Variant Calling using UseGalaxy Server
Import Data
Open the use galaxy platform and register yourself with a free account. Now we can either import our own research data or use secondary data from various genomic archives such as ENA, NCBI-SRA, etc. https://usegalaxy.org/
For secondary data, we can browse from the platform itself. To the left-hand side (LHS), there is a “Get Data” option. Click on that.
We can see a list of databases where we can select the sequence reads either a single-end or paired-end read.
The reads must be in FastQ file format. Now here, I am going to select the third option which will aid me to get the required sequence from NCBI-SRA.
Now a new dialogue box pops up, where we need to enter the SRR accession number. We can separately search for the required gene sequence and its accession number from NCBI SRA.

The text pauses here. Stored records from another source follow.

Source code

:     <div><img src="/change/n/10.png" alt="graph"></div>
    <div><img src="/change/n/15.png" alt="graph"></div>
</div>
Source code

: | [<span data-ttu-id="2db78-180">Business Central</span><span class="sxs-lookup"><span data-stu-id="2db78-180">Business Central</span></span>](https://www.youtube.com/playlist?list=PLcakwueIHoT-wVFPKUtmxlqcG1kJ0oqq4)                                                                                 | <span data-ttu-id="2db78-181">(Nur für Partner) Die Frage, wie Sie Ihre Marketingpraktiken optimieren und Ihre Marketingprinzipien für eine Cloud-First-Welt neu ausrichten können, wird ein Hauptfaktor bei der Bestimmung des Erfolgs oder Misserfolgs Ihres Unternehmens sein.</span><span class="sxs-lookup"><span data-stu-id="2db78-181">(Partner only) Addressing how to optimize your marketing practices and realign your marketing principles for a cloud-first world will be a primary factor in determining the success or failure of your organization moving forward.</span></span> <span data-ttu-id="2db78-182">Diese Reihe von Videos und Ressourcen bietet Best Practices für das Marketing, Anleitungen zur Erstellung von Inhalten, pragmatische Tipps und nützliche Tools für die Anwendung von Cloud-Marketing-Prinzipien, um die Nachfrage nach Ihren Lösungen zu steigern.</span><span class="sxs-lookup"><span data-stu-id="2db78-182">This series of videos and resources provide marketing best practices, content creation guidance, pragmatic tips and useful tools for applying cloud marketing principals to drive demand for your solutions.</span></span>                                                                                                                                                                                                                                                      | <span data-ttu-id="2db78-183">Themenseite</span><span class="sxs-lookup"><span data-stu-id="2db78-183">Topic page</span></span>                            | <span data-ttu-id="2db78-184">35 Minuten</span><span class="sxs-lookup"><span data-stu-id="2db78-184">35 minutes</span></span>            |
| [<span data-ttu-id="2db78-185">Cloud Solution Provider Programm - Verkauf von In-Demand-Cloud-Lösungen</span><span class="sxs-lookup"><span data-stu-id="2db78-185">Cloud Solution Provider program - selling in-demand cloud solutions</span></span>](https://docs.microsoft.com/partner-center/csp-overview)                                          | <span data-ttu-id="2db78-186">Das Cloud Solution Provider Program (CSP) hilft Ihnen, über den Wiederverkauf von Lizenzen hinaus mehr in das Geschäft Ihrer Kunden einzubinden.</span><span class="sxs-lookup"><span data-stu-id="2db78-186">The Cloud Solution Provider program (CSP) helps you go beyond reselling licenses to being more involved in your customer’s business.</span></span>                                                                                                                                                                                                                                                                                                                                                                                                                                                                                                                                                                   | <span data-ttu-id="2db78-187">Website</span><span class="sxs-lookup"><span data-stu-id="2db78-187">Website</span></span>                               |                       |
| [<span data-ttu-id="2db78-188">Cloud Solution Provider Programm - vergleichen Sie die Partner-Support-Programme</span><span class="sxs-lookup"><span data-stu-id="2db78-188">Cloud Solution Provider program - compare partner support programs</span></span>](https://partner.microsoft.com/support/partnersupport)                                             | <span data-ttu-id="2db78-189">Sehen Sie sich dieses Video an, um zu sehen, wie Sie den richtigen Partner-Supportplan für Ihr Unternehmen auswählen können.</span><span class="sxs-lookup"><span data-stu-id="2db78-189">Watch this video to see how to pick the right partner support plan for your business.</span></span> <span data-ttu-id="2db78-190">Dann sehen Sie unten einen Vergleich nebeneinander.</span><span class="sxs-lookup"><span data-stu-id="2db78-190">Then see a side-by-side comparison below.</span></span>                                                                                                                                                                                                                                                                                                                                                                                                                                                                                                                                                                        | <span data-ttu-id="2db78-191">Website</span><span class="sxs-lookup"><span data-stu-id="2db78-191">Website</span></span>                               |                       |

Once, you enter the required information, proceed to click on execute. The FastQ file will appear on the right side history tab.
Note that all the processing speed is dependent on your system specifications and also the internet connectivity.
Two separate files open up, if we are selecting paired-end reads then we need to perform a quality check on each individual FastQ file.
We can also click on the eye icon (red arrow) to view the sequence read data.
Quality Check
In the LHS, under the tools section, type in FASTQC.
FastQC is a function, which is used to check the quality of reads and by seeing this we can determine whether the reads are good enough for further analysis.
Click on the option “FastQC Read quality reports”
In the first box, select the FastQ file that is to be evaluated.
If we have adapter or contaminant list, we can add in the boxes below.
Let all other options be in default settings. Go to the end of the page and click on execute button.
A total of ten parameters is displayed in the FastQC report of which per base sequence quality, per base sequence content, and per sequence GC content are the most important ones.
These three parameters need to be in green color to proceed further.
Here, the per base sequence content is in red color. Then, we have to improve the quality of the reads through another function Trimmomatic.
Click on the per base sequence content (information about the ATGC content).
Here, we can see that in the initial stage, there are so many inequalities between A, T, G, and C. If we trim that portion, then we may have a quality read on our hands.
Trimming Reads
Search for the function Trimmomatic under the tools tab. Now, select the second option from the list.
At first box, select whether we are using single end or paired end reads.
Though we have taken paired end, now we are only going to trim a single file hence single end has been selected.
If we select paired end, then we can do trimming action for both the files simultaneously.
•As we scroll down, we can select the trimming operation that is to be carried out.
In FastQC report the problem only existed in the start of the reads, hence we have selected “cut bases off the start of a read”. Other options are also available according to ones purpose.
Once selected, click on the execute option.
The trimmed FastQ file will be available in the RHS.
We can again perform quality check to make sure the problems has been rectified.
If not, then re-sequencing must be carried out.
For further analysis, we have to use this trimmed file.
Similarly, the process must be done to the other FastQ file as we have taken paired end reads.
Mapping of Reads
Search “bwa” in the tools tab.
Two functions show up namely, Map with BWA and Map with BWA-MEM. The former is used if the read sequence is less than 100bp and the latter is used when the read sequence is more than 100bp.
We will select BWA-MEM
Select the reference genome to which the mapping needs to be done.
Below that, select whether it is paired-end or single-end.
Select the trimmed FastQ files in the subsequent boxes.
Select the analysis mode based on the sequencing platform used.
Click on execute
The mapped file will be in BAM file format in the RHS from where we can view the file.
BAM file includes the chromosome number for these short fragments of reads, their size and the corresponding sequences as given above.
Variant Calling
Search function FreeBayes and select from the option.
Select the BAM file as the input file for variant calling.
Again select the appropriate reference genome.
Set the parameter selection for simple diploid calling.
Click on execute option at the bottom
File is saved in VCF file format.
We can see information such as, the SNP variation between the reference genome and the sample, along with their position in the chromosome.
The same VCF file can be converted to GIF file to do Annotation (functional regions) using another server namely, Wannovar.